:: Request ::
Retype the passage about Battlefield Hardline word for word, from start to finish.

:: Selected text ::

· · · · ·

However, in the yearly launch cycle of flagship game series, change can be devastating. Alter too much and you risk alienating your fanbase. Change too little, and there’s no reason to upgrade from last year’s title. That trepidation, mostly let by a game developer’s accounting department, stifles creativity — but every now and then, a bold idea is brought to fruition, even in the face of established precedent.

Such change is evident in Battlefield Hardline. Compared with bombastic, gun-heavy, globe-trotting prior entries, new-to-the-franchise developer Visceral Games (Dead Space) have instead crafted something intimate, focused and — dare I say it? — possibly more enjoyable than the typical, and typically forgettable, Call of Duty and Battlefield norm.

At its core, Hardline is a game of cops and robbers. Yes, that game you played as a child is now a multi-million dollar entertainment product. Both its single player and multiplayer elements pit players against either side of the law, albeit in two very different ways.

· · · · ·

:: Information ::
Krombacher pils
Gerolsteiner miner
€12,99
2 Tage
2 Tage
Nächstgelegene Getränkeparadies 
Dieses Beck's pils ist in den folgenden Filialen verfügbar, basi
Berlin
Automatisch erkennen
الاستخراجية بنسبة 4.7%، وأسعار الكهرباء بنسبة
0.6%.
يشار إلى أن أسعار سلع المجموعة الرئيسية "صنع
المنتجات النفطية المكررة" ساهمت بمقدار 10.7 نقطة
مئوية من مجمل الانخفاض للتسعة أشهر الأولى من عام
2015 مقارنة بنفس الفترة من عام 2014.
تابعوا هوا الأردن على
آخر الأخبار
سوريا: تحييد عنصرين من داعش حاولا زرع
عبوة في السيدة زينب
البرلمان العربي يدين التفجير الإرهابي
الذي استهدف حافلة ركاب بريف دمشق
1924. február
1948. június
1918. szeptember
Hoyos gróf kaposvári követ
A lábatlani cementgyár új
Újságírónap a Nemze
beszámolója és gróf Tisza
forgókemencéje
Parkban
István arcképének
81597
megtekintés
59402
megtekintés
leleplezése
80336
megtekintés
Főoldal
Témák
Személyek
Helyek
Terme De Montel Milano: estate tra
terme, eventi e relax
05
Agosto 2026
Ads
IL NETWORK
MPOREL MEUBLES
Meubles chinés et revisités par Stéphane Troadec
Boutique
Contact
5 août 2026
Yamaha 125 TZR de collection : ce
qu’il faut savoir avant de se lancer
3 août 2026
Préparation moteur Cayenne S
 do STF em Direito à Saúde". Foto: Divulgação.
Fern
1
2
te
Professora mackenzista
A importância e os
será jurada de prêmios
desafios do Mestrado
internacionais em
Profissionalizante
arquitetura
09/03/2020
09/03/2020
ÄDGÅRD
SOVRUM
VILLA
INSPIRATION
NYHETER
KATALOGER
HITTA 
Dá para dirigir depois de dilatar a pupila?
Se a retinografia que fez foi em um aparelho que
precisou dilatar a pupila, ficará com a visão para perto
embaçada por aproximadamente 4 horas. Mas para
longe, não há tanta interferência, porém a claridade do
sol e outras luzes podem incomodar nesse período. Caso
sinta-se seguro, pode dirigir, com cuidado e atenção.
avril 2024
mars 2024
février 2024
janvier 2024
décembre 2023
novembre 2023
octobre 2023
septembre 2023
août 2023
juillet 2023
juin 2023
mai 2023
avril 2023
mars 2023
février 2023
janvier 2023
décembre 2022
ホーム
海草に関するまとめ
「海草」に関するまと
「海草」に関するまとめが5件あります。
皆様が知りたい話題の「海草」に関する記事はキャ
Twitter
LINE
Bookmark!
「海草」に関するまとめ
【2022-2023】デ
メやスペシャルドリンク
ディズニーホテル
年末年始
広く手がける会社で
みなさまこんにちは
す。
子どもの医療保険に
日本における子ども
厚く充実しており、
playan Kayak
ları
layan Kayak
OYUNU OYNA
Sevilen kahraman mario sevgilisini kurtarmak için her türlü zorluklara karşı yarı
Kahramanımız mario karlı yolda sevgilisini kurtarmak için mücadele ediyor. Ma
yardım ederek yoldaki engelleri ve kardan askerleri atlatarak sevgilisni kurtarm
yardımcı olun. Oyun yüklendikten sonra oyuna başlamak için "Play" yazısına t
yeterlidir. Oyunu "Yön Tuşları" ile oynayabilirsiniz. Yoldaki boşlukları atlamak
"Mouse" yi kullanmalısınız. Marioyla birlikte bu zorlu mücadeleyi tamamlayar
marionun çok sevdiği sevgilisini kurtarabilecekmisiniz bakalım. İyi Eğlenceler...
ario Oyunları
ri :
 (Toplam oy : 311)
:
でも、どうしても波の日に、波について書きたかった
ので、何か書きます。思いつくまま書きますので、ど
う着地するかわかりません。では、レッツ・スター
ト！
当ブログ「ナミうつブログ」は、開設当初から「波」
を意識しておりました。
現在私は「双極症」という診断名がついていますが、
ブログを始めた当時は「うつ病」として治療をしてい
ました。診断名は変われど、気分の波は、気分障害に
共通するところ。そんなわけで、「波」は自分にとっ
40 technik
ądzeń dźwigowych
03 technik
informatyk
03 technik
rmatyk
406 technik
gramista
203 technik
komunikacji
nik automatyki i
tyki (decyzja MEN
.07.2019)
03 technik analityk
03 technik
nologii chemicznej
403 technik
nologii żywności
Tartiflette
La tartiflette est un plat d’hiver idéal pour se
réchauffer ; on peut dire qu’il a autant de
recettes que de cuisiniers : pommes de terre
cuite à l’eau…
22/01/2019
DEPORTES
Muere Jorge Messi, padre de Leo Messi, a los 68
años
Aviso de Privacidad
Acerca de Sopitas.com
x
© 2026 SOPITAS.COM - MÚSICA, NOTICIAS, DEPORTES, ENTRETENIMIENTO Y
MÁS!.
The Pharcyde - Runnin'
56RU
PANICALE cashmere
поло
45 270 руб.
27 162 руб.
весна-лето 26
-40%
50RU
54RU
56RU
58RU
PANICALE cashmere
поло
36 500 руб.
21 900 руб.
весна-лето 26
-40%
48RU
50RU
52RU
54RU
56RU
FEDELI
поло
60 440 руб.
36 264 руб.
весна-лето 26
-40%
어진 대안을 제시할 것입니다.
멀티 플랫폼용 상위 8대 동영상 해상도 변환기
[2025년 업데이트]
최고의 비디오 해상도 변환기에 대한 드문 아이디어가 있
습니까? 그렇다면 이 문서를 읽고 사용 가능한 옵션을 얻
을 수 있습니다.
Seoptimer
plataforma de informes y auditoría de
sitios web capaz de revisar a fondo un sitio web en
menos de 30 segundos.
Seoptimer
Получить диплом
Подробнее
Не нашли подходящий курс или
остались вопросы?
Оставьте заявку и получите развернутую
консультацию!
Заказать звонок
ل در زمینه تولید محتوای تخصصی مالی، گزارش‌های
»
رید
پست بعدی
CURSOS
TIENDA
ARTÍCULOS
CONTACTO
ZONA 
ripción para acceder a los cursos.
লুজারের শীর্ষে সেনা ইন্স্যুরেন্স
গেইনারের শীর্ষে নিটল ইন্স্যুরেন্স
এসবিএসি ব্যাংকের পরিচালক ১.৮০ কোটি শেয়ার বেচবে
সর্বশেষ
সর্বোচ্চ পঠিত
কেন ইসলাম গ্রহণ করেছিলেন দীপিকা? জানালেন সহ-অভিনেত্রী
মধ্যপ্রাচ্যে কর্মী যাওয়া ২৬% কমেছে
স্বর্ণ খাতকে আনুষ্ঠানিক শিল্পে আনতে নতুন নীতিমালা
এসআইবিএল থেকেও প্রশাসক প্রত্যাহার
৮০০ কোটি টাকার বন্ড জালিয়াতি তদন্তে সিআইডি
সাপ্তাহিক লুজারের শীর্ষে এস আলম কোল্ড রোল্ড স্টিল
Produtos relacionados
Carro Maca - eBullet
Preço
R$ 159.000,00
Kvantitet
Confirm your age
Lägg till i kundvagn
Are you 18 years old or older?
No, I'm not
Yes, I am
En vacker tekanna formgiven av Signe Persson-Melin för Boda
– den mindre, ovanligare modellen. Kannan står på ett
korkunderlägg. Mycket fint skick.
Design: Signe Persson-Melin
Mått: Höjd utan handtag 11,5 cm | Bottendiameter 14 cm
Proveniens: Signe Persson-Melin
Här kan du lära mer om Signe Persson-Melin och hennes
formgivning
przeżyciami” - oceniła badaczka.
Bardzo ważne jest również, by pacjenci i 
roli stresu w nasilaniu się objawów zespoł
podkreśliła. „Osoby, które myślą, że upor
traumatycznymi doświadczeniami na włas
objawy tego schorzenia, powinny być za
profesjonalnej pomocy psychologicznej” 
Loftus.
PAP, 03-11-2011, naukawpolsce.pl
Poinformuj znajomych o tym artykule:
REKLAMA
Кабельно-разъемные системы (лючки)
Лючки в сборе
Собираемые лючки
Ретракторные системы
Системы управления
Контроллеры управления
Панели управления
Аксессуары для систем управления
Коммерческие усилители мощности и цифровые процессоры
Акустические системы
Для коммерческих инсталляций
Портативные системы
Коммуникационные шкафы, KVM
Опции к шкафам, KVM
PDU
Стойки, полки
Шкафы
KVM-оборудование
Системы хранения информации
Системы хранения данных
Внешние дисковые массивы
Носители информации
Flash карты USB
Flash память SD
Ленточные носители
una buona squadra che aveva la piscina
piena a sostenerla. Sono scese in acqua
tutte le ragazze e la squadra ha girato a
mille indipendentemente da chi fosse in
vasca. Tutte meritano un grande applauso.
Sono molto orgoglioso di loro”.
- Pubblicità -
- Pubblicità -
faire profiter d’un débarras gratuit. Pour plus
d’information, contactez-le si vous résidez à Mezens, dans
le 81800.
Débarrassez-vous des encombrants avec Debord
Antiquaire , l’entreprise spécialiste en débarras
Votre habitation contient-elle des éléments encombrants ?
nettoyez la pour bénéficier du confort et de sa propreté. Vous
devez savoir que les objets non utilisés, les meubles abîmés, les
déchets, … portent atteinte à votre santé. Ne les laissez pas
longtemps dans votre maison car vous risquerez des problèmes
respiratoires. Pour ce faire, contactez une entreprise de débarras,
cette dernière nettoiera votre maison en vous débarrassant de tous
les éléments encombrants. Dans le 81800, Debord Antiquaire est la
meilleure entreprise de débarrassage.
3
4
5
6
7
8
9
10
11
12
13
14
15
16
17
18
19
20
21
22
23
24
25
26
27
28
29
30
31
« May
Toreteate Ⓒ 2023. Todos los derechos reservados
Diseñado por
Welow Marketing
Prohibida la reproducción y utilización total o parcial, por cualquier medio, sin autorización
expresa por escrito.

· · · · ·

:: Worked solution ::
However, in the yearly launch cycle of flagship game series, change can be devastating. Alter too much and you risk alienating your fanbase. Change too little, and there’s no reason to upgrade from last year’s title. That trepidation, mostly let by a game developer’s accounting department, stifles creativity — but every now and then, a bold idea is brought to fruition, even in the face of established precedent.

Such change is evident in Battlefield Hardline. Compared with bombastic, gun-heavy, globe-trotting prior entries, new-to-the-franchise developer Visceral Games (Dead Space) have instead crafted something intimate, focused and — dare I say it? — possibly more enjoyable than the typical, and typically forgettable, Call of Duty and Battlefield norm.

At its core, Hardline is a game of cops and robbers. Yes, that game you played as a child is now a multi-million dollar entertainment product. Both its single player and multiplayer elements pit players against either side of the law, albeit in two very different ways.